Lord Gillies presented Doctor Coventry to Mrs. Arbuthnott, as the well-known professor of agriculture, and they entered on a conversation respecting soils. She described those of Balwylie, and the particular properties of the Surroch Park, which James Dalgetty curses every time it’s spoken about, and says, “it greets a’ winter, and girns a’ simmer.”

The doctor rubbed his hands with delight, and said that was the most perfect description of cold wet land he had ever heard of; and Sir Walter expressed a wish to cultivate the acquaintance of James Dalgetty, and extorted a promise from Mrs. Arbuthnott that she would visit Abbotsford, and bring James with her. “I have a James Dalgetty of my own,” continued Sir Walter, “that governs me just as yours does you.”

Lady Ann and Mr. Wharton Duff and their daughter were announced, and introduced to Mrs. Arbuthnott.
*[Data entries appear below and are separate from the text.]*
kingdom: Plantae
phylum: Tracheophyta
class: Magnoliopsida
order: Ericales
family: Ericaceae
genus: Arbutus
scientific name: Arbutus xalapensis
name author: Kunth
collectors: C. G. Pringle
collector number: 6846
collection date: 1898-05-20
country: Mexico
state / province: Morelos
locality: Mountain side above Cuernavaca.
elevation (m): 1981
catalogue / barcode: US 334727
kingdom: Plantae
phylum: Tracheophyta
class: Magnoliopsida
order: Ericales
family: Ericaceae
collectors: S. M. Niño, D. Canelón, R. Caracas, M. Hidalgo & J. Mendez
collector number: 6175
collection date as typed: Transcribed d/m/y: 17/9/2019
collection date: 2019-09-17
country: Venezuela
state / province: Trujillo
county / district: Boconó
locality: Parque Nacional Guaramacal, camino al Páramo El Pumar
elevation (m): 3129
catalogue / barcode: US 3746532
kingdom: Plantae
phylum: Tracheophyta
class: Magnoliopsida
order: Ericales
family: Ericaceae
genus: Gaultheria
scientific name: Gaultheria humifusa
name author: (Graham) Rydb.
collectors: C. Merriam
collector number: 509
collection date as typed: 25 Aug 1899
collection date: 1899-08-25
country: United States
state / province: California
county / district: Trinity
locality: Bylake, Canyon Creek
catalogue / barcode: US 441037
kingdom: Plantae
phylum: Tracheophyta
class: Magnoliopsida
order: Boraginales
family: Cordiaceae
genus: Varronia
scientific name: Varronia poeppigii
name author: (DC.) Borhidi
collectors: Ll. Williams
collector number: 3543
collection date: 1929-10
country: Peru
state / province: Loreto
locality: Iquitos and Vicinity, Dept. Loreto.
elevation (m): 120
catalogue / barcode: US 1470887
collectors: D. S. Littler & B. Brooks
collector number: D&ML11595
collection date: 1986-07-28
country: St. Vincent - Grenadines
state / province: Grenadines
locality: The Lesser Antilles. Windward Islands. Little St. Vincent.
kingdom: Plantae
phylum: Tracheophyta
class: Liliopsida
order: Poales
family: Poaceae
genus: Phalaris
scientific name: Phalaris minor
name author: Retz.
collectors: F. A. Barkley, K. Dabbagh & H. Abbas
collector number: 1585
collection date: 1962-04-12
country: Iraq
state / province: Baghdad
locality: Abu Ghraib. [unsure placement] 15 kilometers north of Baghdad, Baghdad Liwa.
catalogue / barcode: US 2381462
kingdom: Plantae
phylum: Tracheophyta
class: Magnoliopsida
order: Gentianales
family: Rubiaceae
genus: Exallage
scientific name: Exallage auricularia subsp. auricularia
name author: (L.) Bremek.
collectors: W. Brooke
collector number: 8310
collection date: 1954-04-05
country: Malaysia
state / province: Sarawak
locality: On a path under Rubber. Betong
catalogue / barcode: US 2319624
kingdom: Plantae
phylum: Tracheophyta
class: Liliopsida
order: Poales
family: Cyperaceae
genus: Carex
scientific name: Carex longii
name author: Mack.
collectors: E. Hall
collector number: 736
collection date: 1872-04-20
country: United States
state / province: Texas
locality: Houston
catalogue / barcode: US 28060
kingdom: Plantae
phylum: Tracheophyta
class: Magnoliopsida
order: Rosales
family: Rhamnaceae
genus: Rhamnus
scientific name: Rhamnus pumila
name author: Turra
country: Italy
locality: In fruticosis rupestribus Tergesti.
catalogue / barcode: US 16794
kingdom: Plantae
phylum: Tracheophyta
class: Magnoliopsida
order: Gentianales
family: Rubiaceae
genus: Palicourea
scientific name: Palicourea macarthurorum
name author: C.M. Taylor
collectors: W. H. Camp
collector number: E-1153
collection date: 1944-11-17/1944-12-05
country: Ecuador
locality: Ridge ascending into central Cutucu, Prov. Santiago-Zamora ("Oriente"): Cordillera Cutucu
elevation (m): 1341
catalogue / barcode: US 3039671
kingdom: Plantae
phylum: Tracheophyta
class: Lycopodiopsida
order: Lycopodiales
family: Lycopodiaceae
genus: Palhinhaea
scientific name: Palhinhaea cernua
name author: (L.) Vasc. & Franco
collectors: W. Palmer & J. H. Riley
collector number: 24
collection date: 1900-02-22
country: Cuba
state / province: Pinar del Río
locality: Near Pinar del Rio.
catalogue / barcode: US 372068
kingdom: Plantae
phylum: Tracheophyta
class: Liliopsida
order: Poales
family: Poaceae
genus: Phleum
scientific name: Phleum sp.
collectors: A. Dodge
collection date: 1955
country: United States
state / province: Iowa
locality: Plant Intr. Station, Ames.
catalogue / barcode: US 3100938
At ten, Sir Walter and Miss Scott took leave, with a promise that they should visit each other, and bending down to the ear of Mrs. Arbuthnott, Sir Walter addressed her in these words: “Awa! awa! the deil’s ower grit wi’ you.”

* * * * *

And now are we not all the better for this pleasantry? so womanly, so genial, so rich, and so without a sting,–such a true diversion, with none of the sin of effort or of mere cleverness; and how it takes us into the midst of the strong-brained and strong-hearted men and women of that time! what an atmosphere of sense and good-breeding and kindliness! And then the Scotch! cropping out everywhere as blithe, and expressive, and unexpected as a gowan or sweet-briar rose, with an occasional thistle, sturdy, erect, and bristling with Nemo me. Besides the deeper and general interest of these Mystifications, in their giving, as far as I know, a unique specimen of true personation–distinct from acting–I think it a national good to let our youngsters read, and, as it were, hear the language which our gentry and judges and men of letters spoke not long ago, and into which such books as Dean Ramsay’s and this are breathing the breath of its old life. Was there ever anything better or so good, said of a stiff clay, than that it “girns (grins) a’ simmer, and greets (weeps) a’ winter?”